STORED DATA:

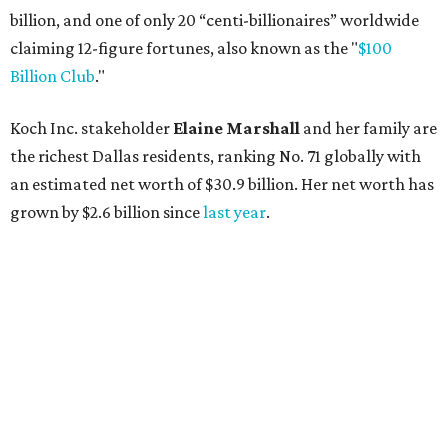
billion, and one of only 20 “centi-billionaires” worldwide
claiming 12-figure fortunes, also known as the "
$100
Billion Club
."
Koch Inc. stakeholder
Elaine Marshall
and her family are
the richest Dallas residents, ranking No. 71 globally with
an estimated net worth of $30.9 billion. Her net worth has
grown by $2.6 billion since
last year
.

JOB ITEM: Transcribe the text of the listing above line for line, and leave the picture out of your answer.

OUTPUT:
billion, and one of only 20 “centi-billionaires” worldwide
claiming 12-figure fortunes, also known as the "
$100
Billion Club
."
Koch Inc. stakeholder
Elaine Marshall
and her family are
the richest Dallas residents, ranking No. 71 globally with
an estimated net worth of $30.9 billion. Her net worth has
grown by $2.6 billion since
last year
.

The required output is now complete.